**Information shown**:
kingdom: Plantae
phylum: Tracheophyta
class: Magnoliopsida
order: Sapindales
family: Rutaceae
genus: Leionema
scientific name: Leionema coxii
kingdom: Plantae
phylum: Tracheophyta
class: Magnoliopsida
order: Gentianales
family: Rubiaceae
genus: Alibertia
...
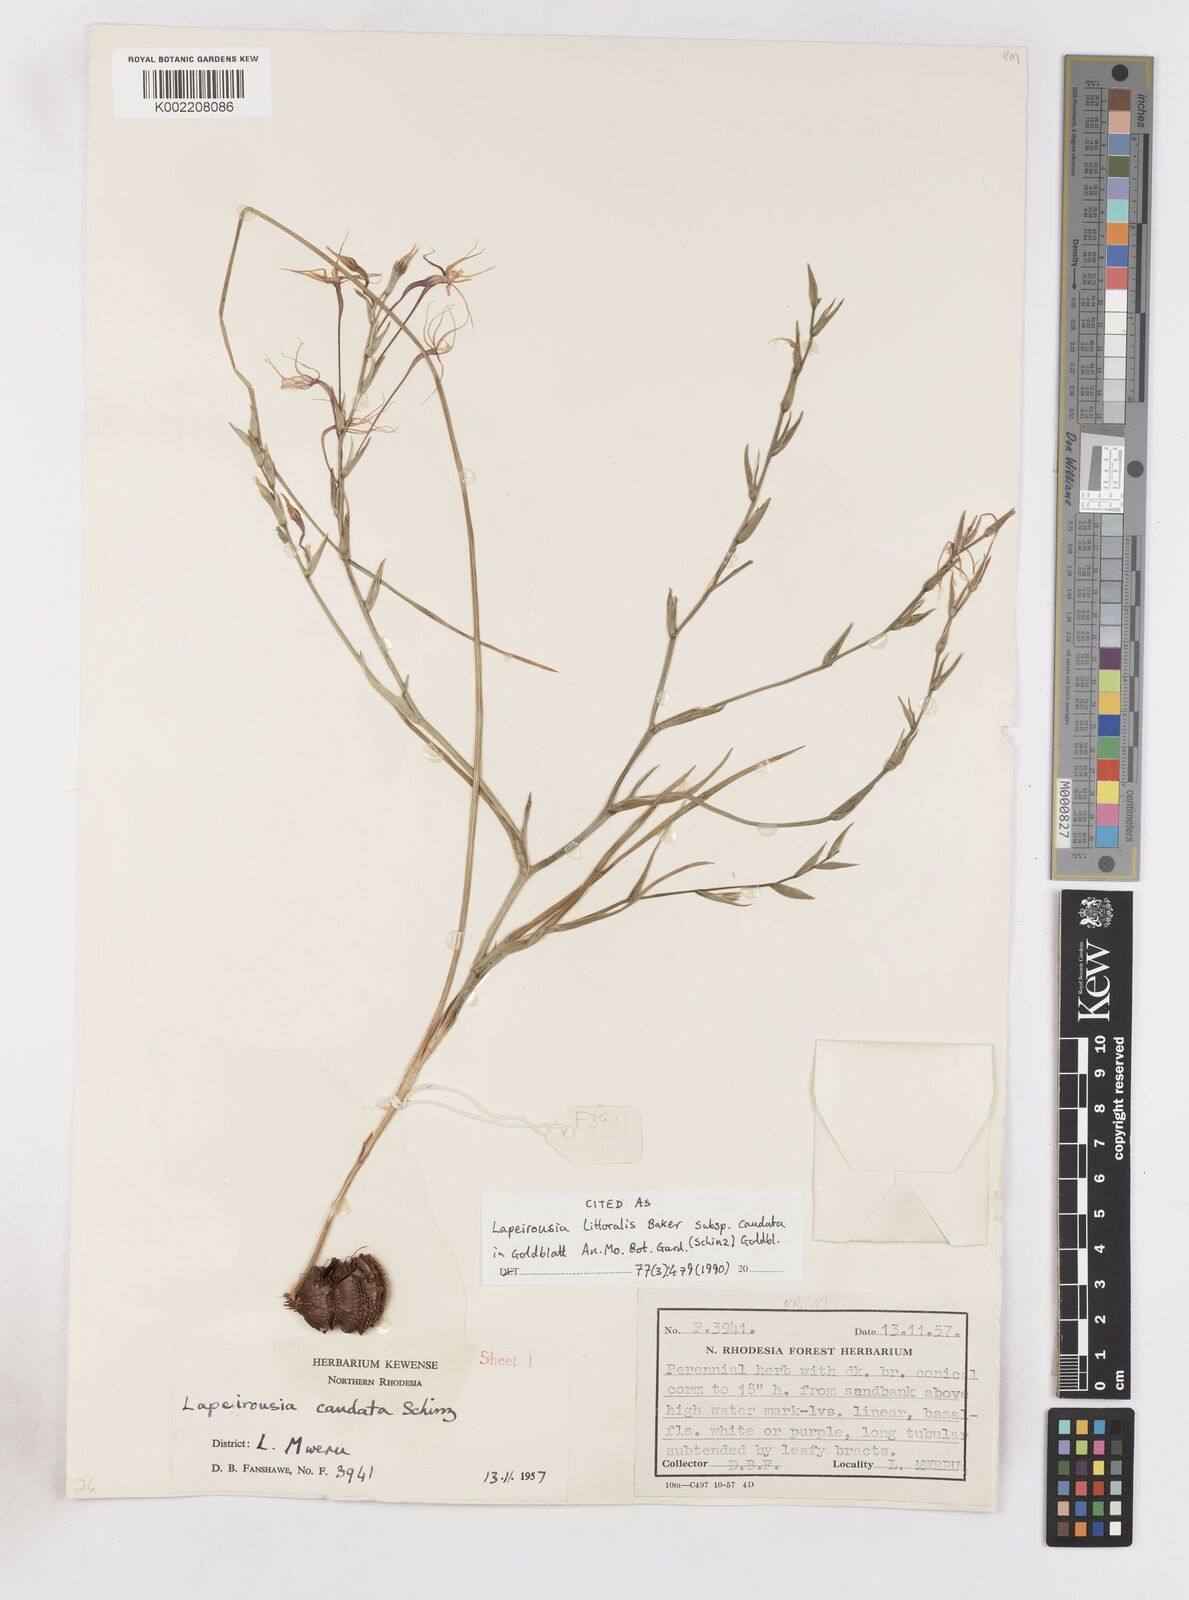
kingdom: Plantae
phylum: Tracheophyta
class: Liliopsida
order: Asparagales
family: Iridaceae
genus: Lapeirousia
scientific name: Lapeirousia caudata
==
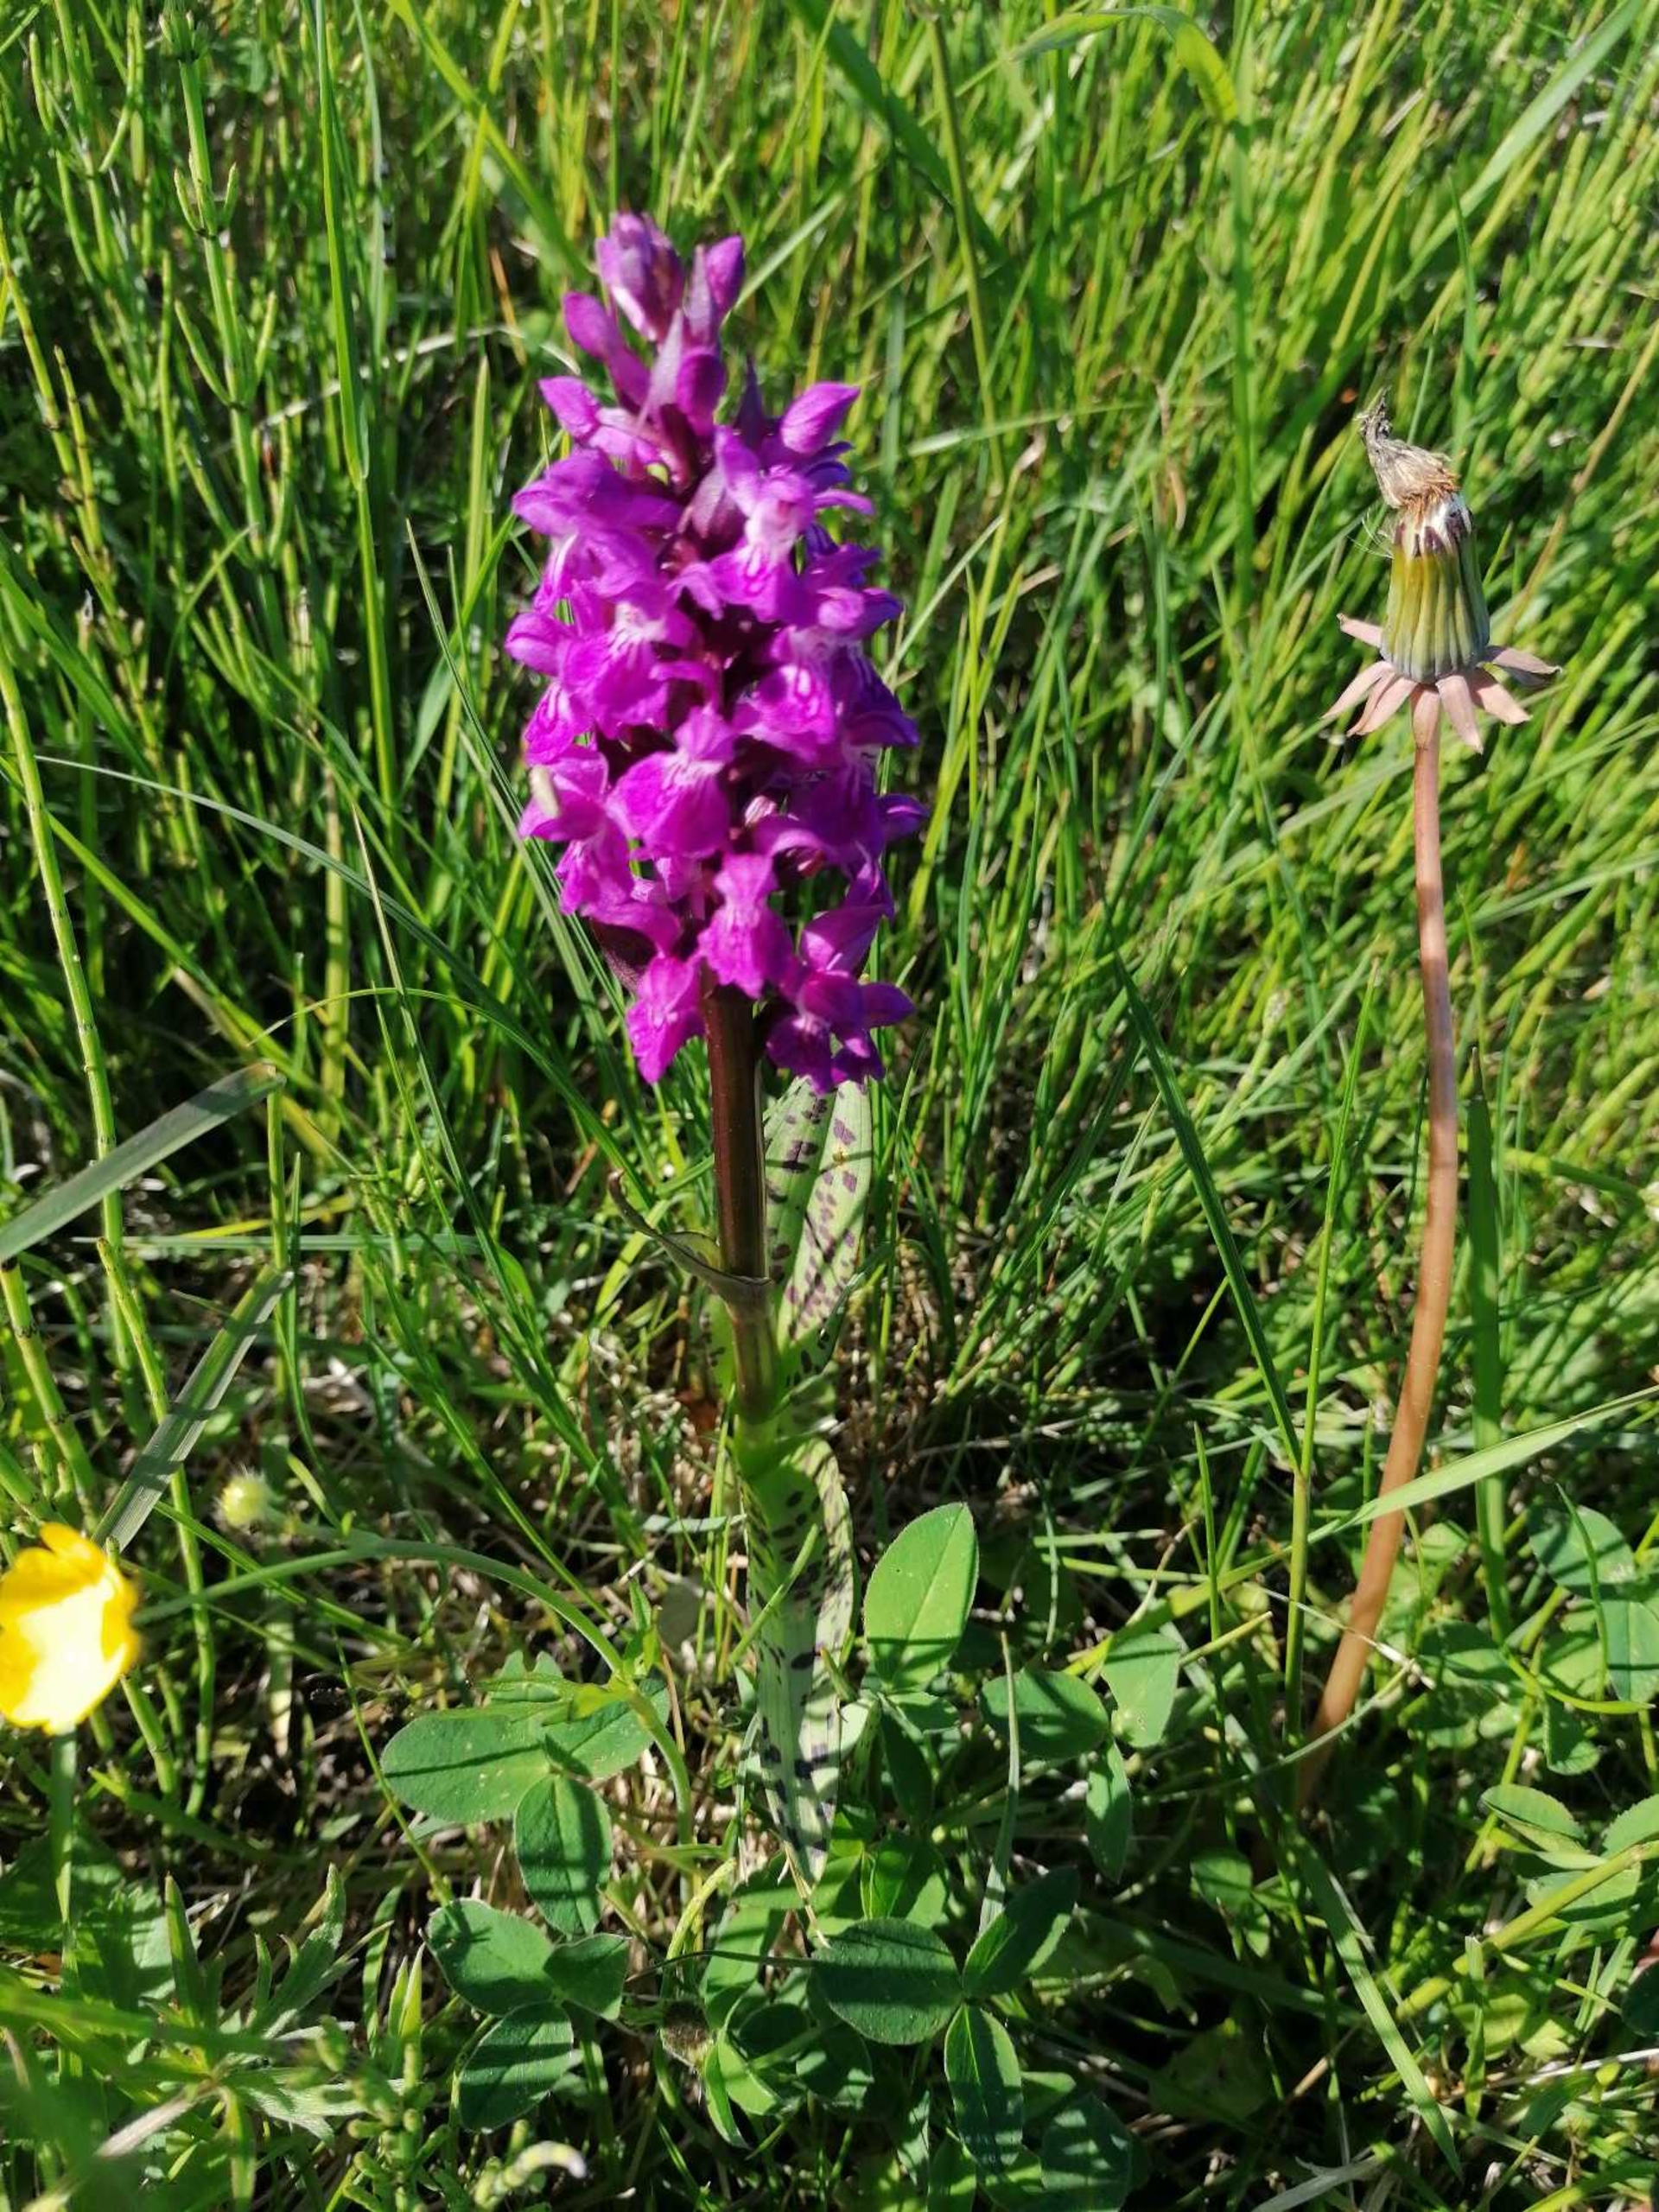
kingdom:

**Problem statement**: Can you return every line of the records, word for word, from the line with "family: Rutaceae" to the line with "family: Rubiaceae", including both of those lines?

**Result for this task**:
family: Rutaceae
genus: Leionema
scientific name: Leionema coxii
kingdom: Plantae
phylum: Tracheophyta
class: Magnoliopsida
order: Gentianales
family: Rubiaceae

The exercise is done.